You’re actually dealing with two issues here, the first being, they are indeed exhibitionists, and the second being, your husband has discovered his voyeur side and it’s in full bloom. If he only wants to have sex with you, when the neighbors are having sex with one another, well, that tells me you’d better stock up on lotion, because I don’t think you’re going to be offering him any lubrication any time soon. To move the bedroom furniture as you said he’s done, in order to have the best, non restricting view, yes, he’s drawn in deeply. I wonder what will happen when their lease expires, if they happen to move, where is that going to leave your mate? There will be a void that he’s going to ache to have filled in some means or manner. He’s hooked, and like a lot of other things that can become an addiction, he’ll need his fornicating fix, and this may create some deeper marital issues than the one you’re facing now.

This has seemingly gone past the point of playful peeping, it’s now become a consuming need for your spouse. Your union is being affected by his voyeurism fetish. I really think if there’s a way to mention it, with tact to your neighbors, that would be a good beginning.
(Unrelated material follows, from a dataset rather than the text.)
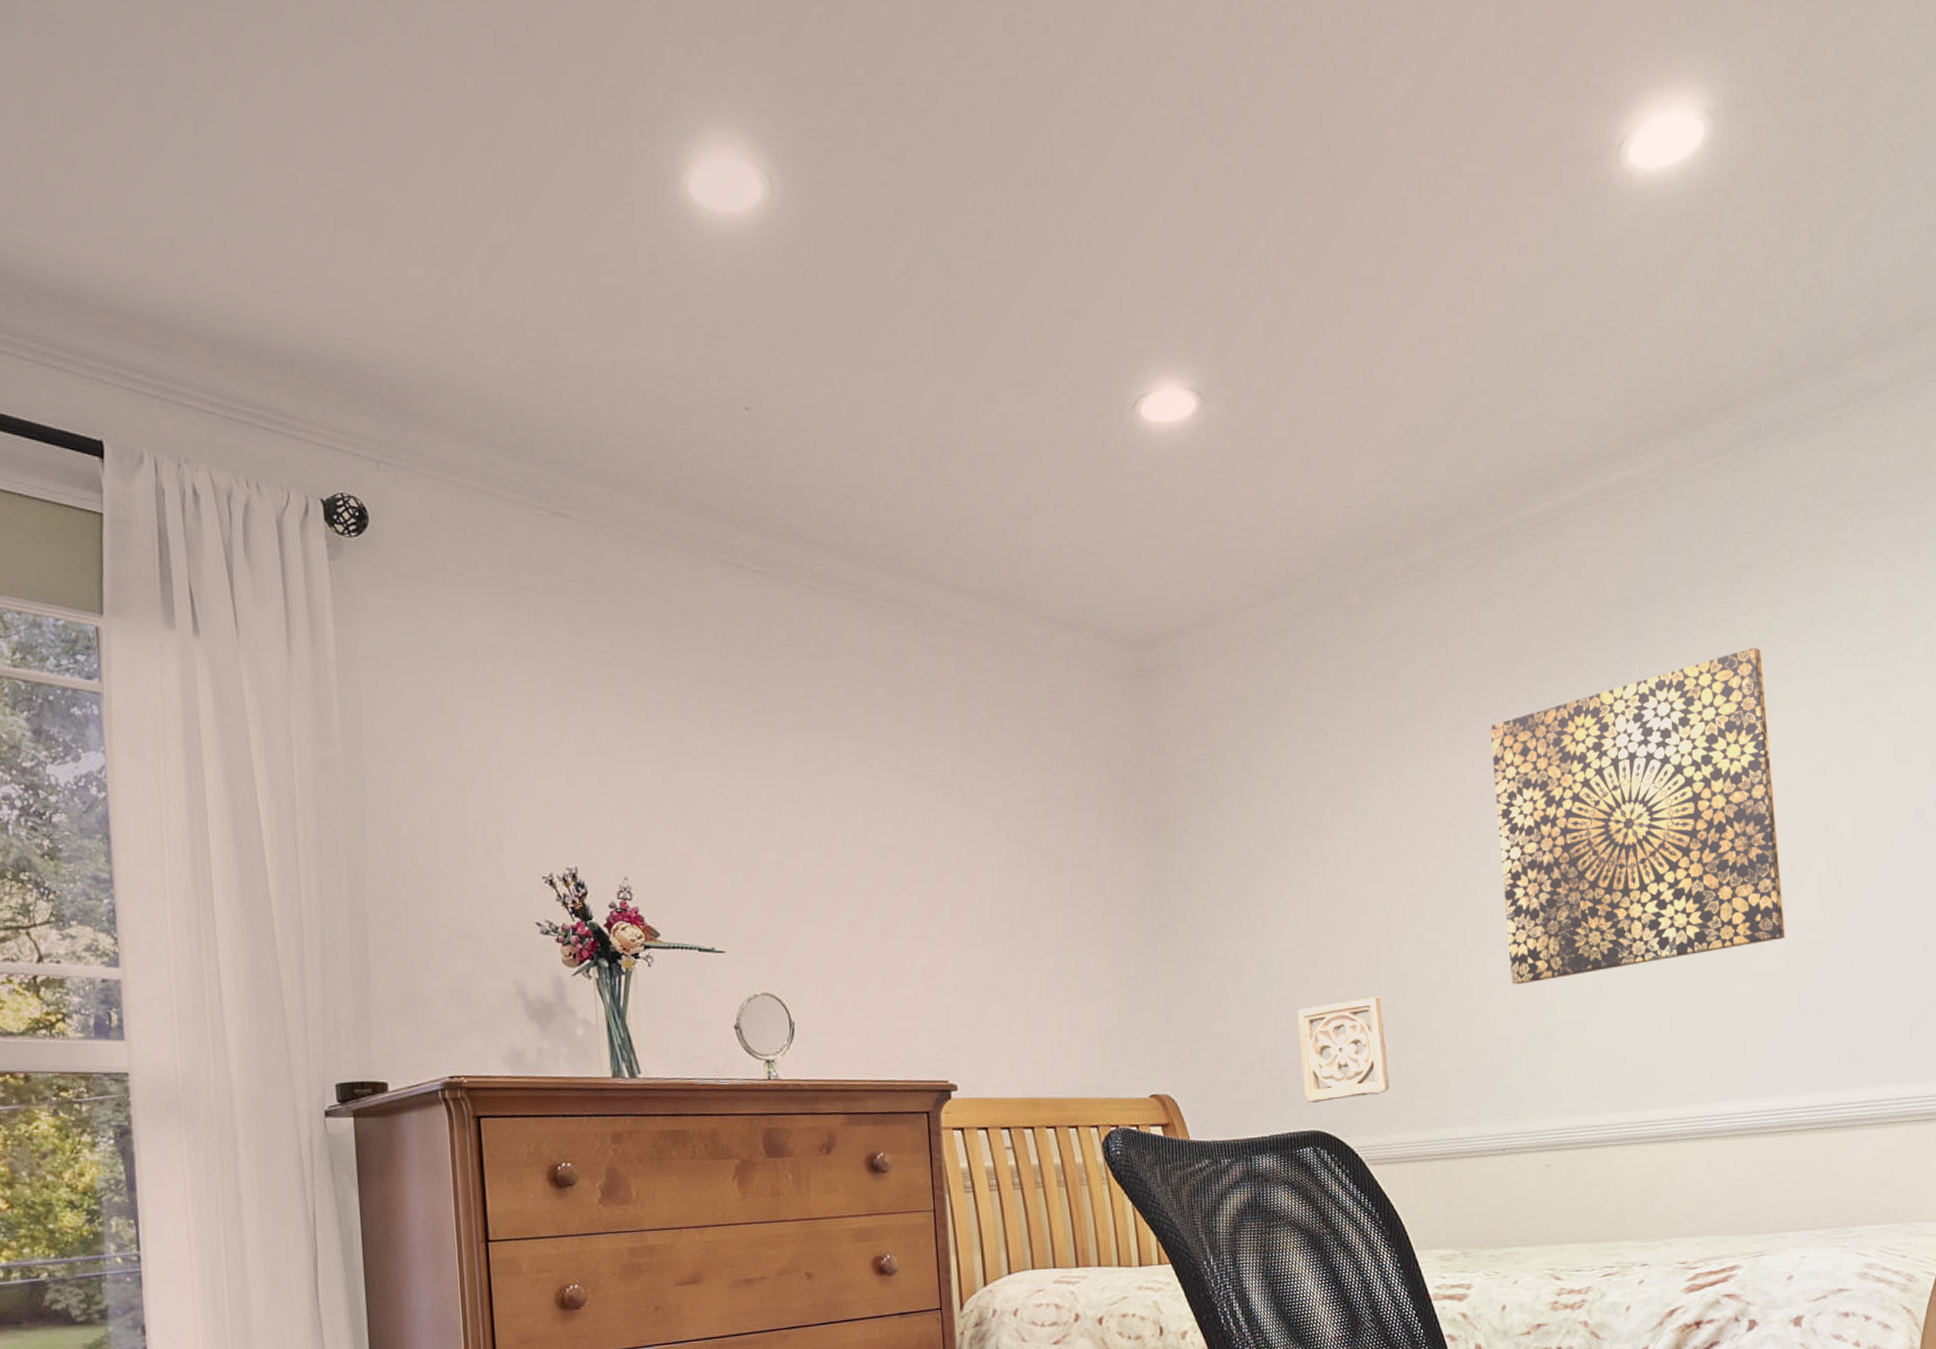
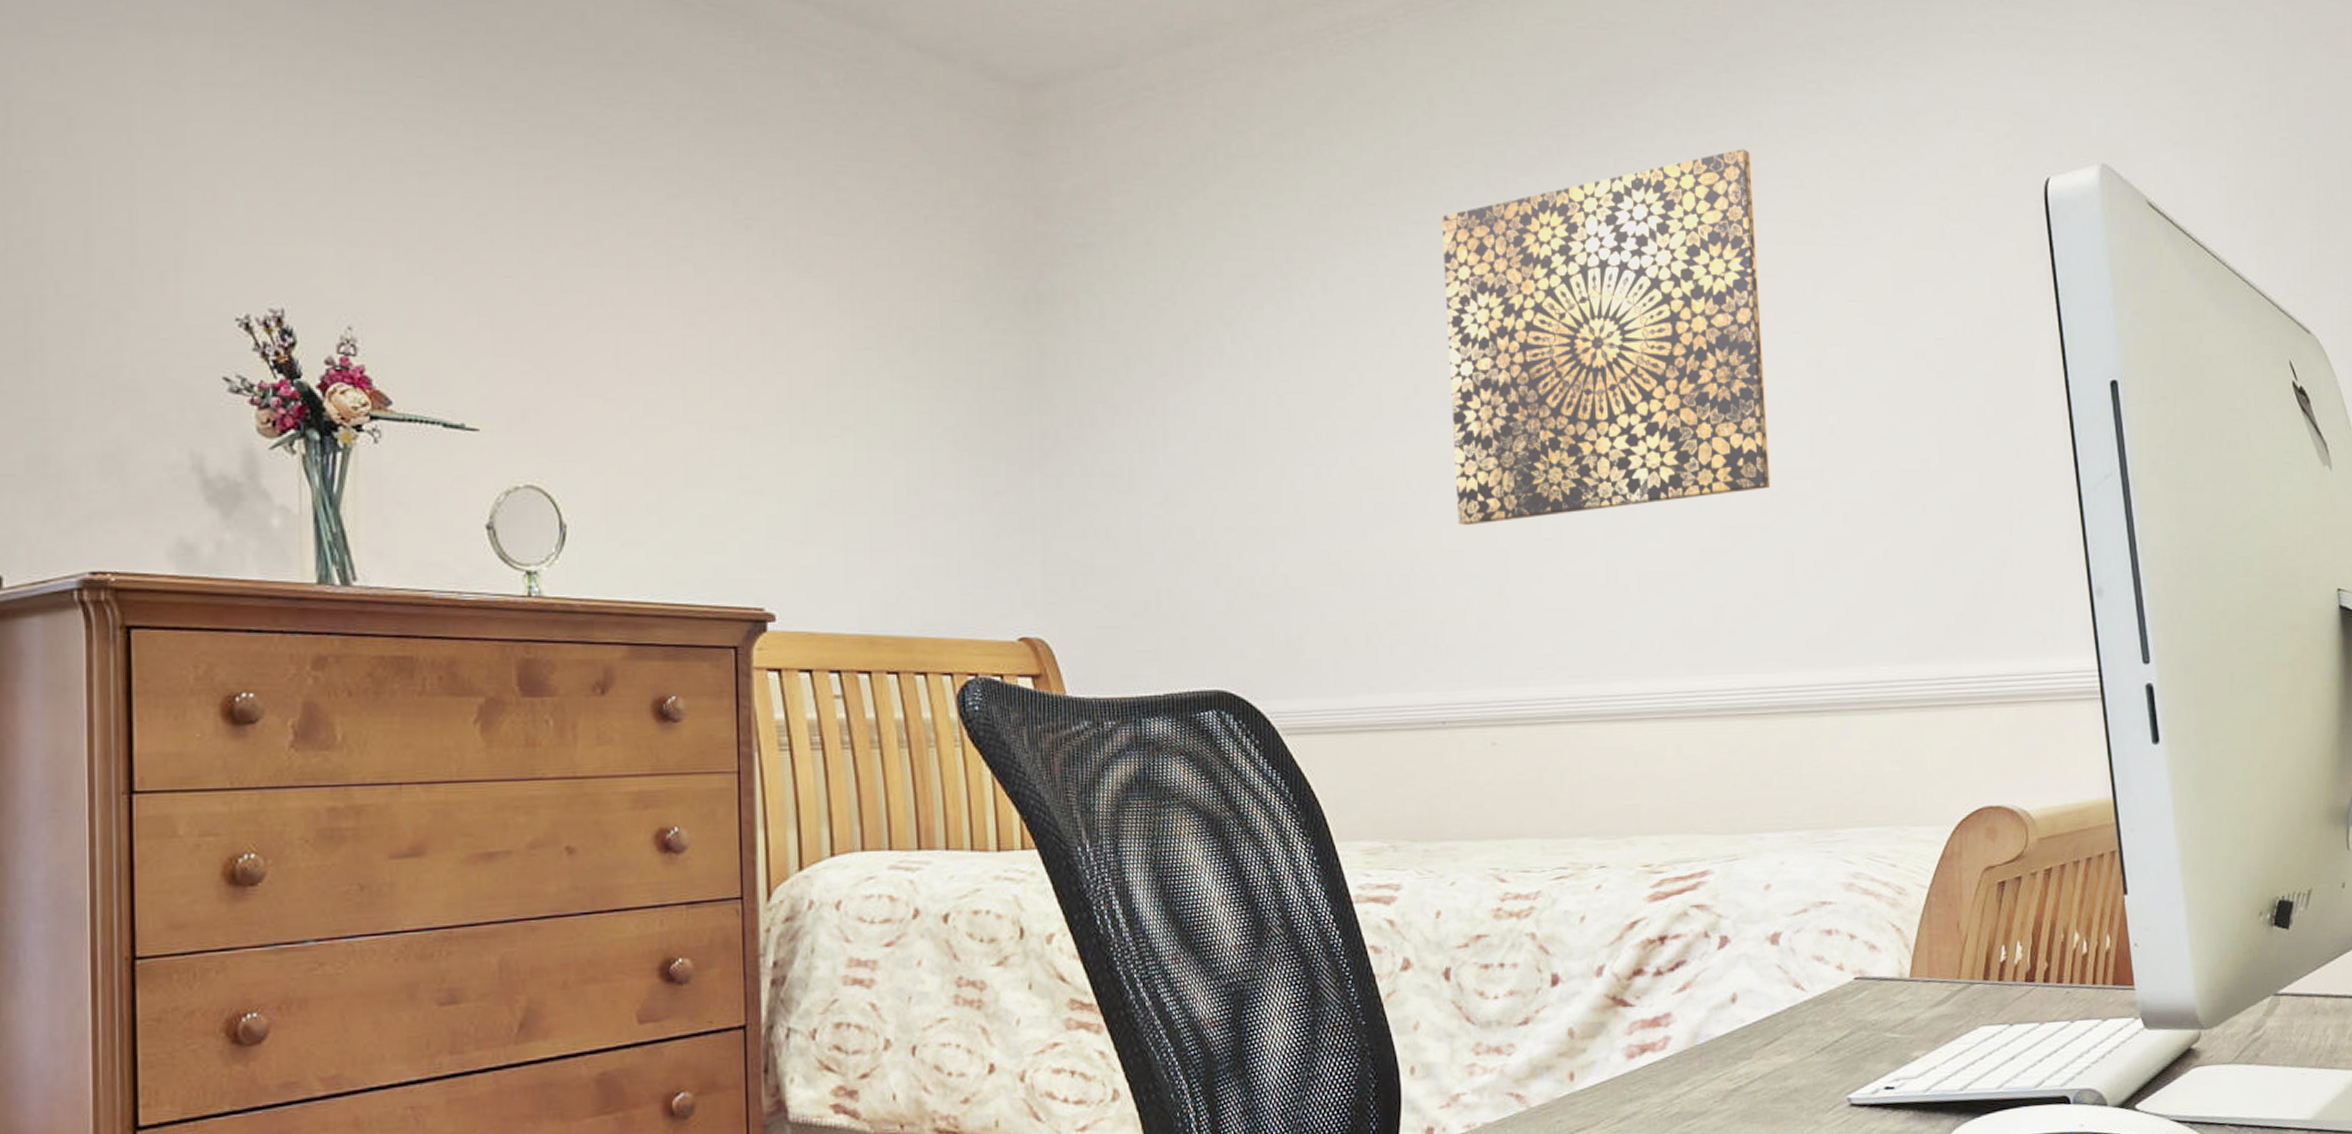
wall ornament: present [1297,996,1390,1103] -> none [1203,531,1311,656]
I wouldn’t reveal your husband’s response to their romping in plain view, I would just politely say that whether they’re aware of it or not, their bedroom is directly across from yours, and you didn’t want them to be ashamed for the fact they can be seen. Maybe they honestly believe being three floors up, there would be no cause to hide anything, and if you approach it in that manner, they might think you’re doing it as a favor to them. As for your husband, you really need to have a heart to hard-on discussion with him, let him know his actions have exceeded what you feel is normal and you’re worried about him and your marriage. If there’s still a shred of decency within him, he’ll hear you, understand and act upon your concerns, if not, then you might want to recommend talking with a professional. That may seem a bit drastic, but, as I said, I’m a little concerned about how this may escalade.  By all means, keep a logical head in dealing with it, don’t let your emotions run away with you, and please, please, whatever you do, don’t buy your husband binoculars for his birthday!